Request - Copy the lines below, beginning with the one that contains "[749,513,861,525] course_level.csv and ->" and continuing through the final line, exactly as written and with no other lines.

== Segment start ==

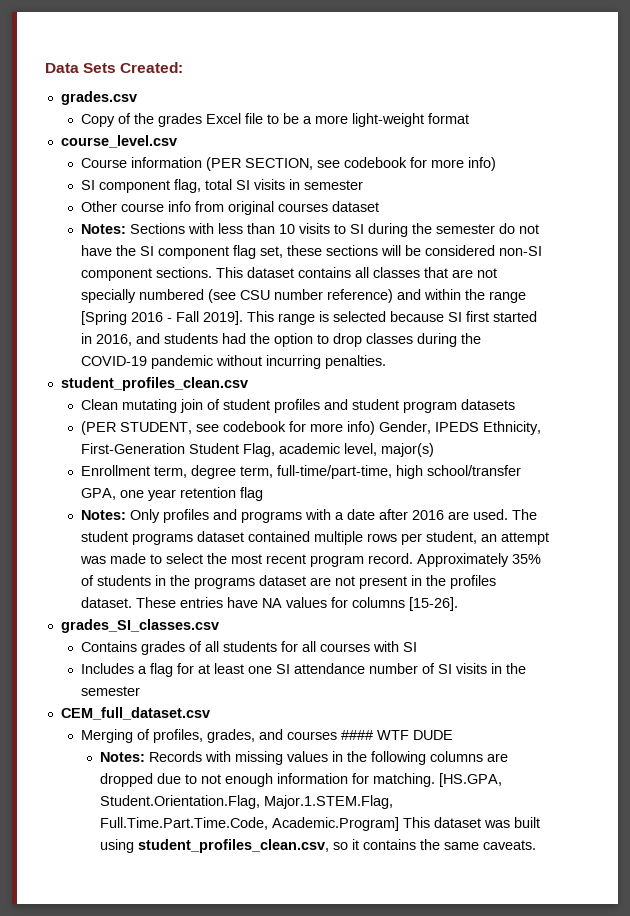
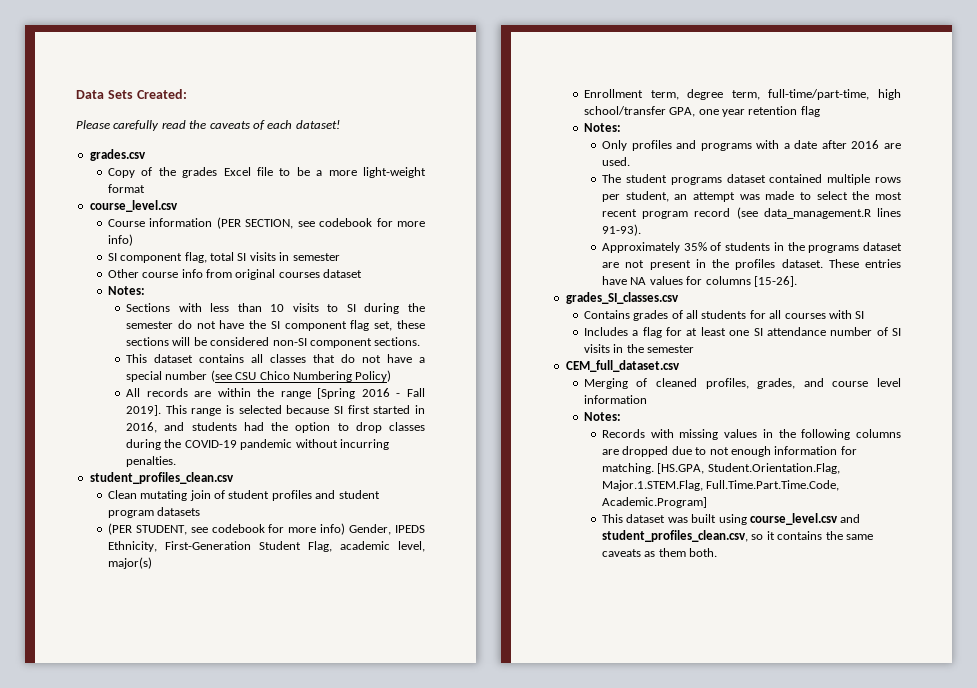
(184, 67) none -> [76,120,340,131] // Please carefully read the caveats of each dataset!
(126, 229) none -> (145, 290) //
(212, 272) none -> (421, 341) //
[451,268,497,278] [80,289,421,303] are not specially numbered (see CSU number reference) and -> [341,354,426,363] [126,370,392,382] [126,388,212,397] do not have a special number (see CSU Chico Numbering Policy) // All records are
(126, 515) none -> (621, 127) //
(508, 514) none -> (631, 161) //
[367,553,413,564] record. -> [694,207,901,219] [602,224,642,236] record (see data_management.R lines 91-93). //
(150, 734) none -> [656,378,698,387] cleaned
[286,730,453,740] [100,752,146,762] courses #### WTF DUDE // Notes: -> [832,378,901,387] [583,395,647,404] [583,412,621,421] course level information // Notes: //
(400, 824) none -> (708, 502) //
(135, 846) none -> [749,513,861,525] course_level.csv and
[483,840,537,850] caveats. -> [602,548,718,557] caveats as them both.

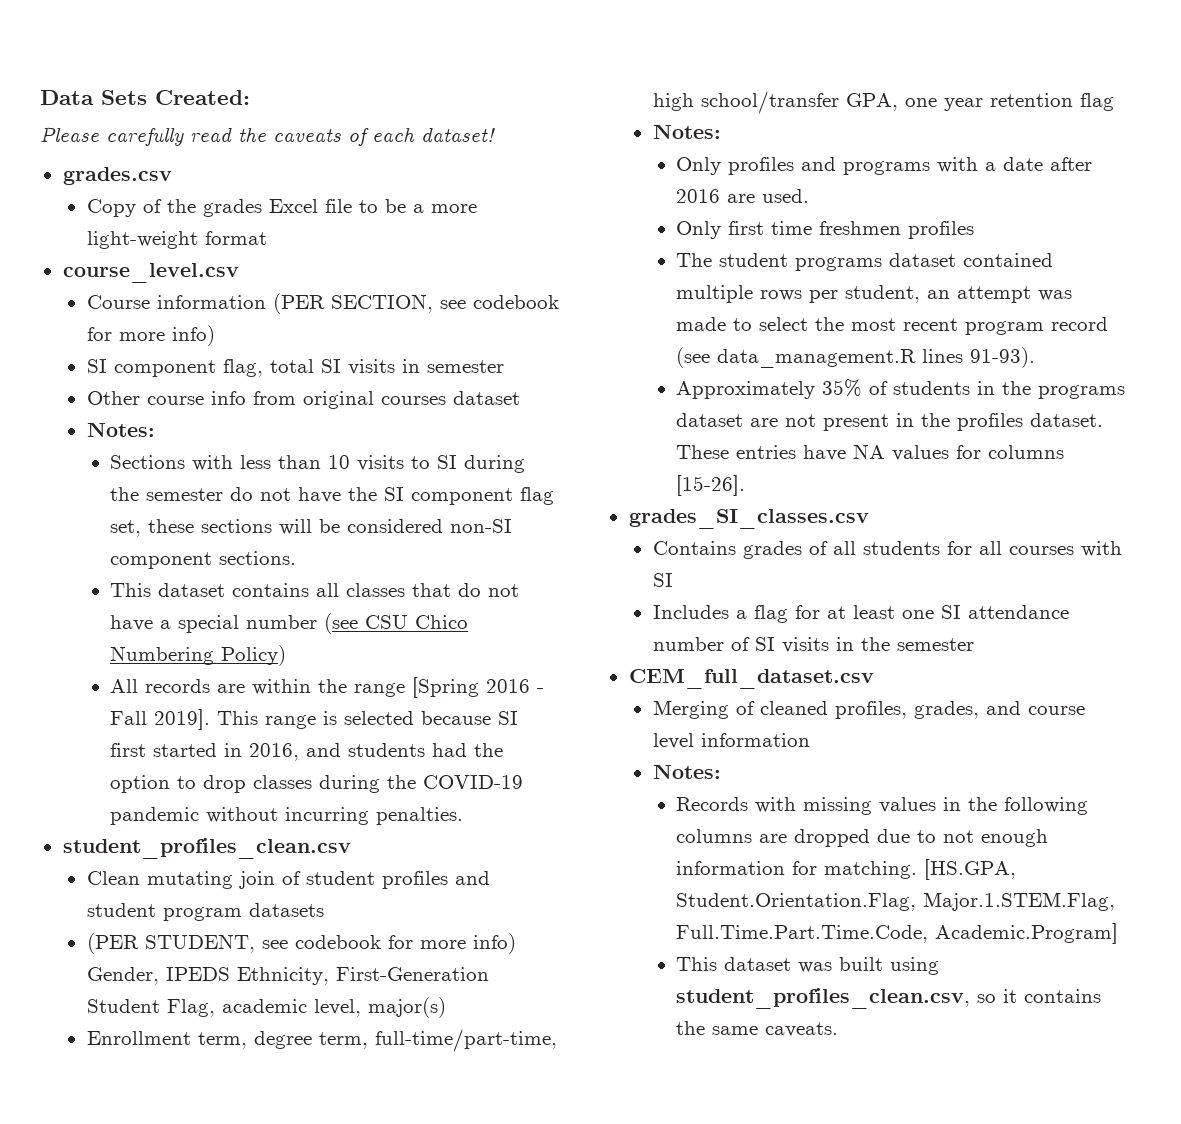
(631, 161) none -> [676,221,975,239] // Only first time freshmen profiles
[749,513,861,525] course_level.csv and -> (940, 966) none
[602,548,718,557] caveats as them both. -> [765,1022,839,1037] caveats.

== Segment end ==

Problem solution -
[749,513,861,525] course_level.csv and -> (940, 966) none
[602,548,718,557] caveats as them both. -> [765,1022,839,1037] caveats.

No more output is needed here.